型はある。獲得する時期はさまざま(橋本努『学問の技法』)

 実は、大学に仕事を得た際に、ここまで自分が「教育」を重視するとは思わなかった。というのも、自分自身、社会福祉教育については素人。社会科学系学部で、農村計画のゼミだったが、体系立てて方法論を学習することを怠り、また大学院でも現場に這いつくばって、方法論がおろそかになった自覚がある。高等教育は、入職当時は、「自分で獲得するもの」と思っていた。

しかし、年月が経過すると、いろいろ考える。大学の学生生活、4年間。そのプロセスを、どうデザインするか、である。

もちろん、そんな教員側のデザインどおりに学生は成長するわけではない。しかし、単一デザインではなくとも、様々な回路があっても、カテゴリーであっても、何らかのモデルを示したい私たち。
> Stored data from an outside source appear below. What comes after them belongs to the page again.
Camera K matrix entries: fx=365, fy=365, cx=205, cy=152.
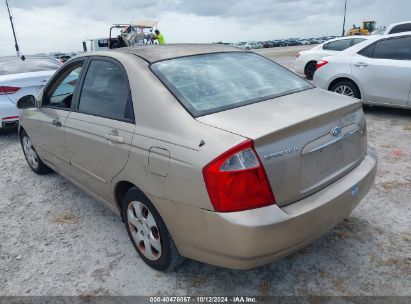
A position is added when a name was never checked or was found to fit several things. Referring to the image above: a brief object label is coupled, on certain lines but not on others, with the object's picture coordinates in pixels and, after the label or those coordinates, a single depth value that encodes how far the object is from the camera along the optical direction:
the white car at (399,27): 9.69
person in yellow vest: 16.28
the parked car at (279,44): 69.26
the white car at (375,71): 6.13
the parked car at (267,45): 66.38
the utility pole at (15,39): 25.95
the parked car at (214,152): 2.04
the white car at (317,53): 11.50
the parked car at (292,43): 70.50
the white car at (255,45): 64.11
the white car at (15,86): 6.42
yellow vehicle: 47.10
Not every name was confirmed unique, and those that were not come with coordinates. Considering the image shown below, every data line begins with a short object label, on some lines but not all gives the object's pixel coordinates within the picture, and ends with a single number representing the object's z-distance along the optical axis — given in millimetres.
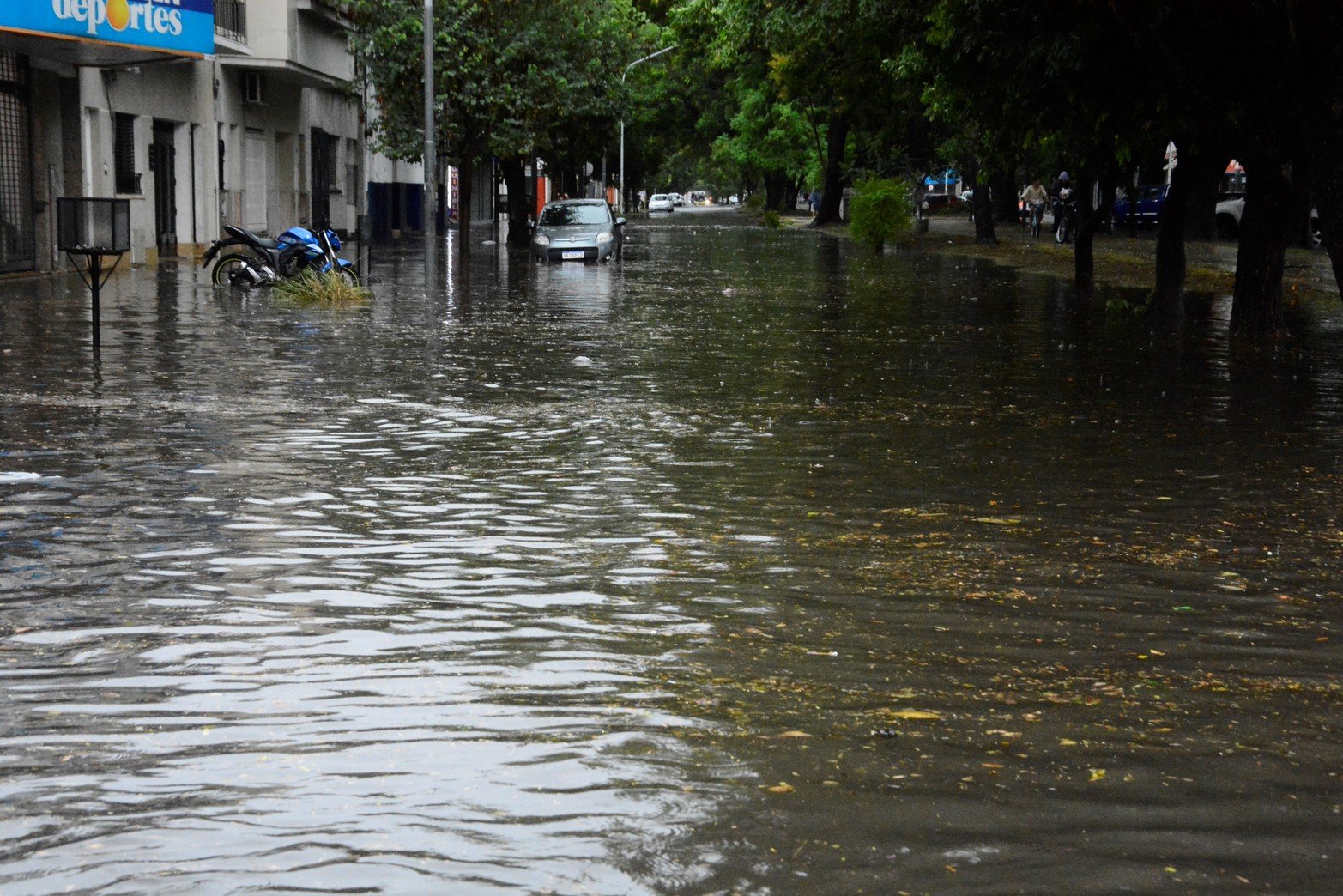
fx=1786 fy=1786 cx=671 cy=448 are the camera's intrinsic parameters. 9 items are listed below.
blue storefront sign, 25469
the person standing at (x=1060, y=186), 44247
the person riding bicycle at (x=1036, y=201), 50562
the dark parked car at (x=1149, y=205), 53125
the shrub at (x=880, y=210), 44875
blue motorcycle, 26297
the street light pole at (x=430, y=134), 31516
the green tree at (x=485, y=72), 39875
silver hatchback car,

そして自分を振り返る。もう少し効率よく。自分の紆余曲折は、効率よく過ごせなかったのか。モデルはなかったのか。

だから、学びのプロセスを注視し、各学年の教育内容や方法について気になる。

あまりクローズアップされないが、大学教員は、学生に対して教育したいと思ってこの職を得た人は、そう多くはないはず。むしろ最初は、「研究を続けたい」「モヤモヤしている自分の主張を明確にしたい」ということだろう(少なくとも私はそうでした)。

自分でも、ある程度の型をゼミで示してきたつもりですが、こんな本があったので、来年度のゼミ生になる2年生にさっそく勧めた。さて、読んでどのような主体的な学習者になってくれるだろうか。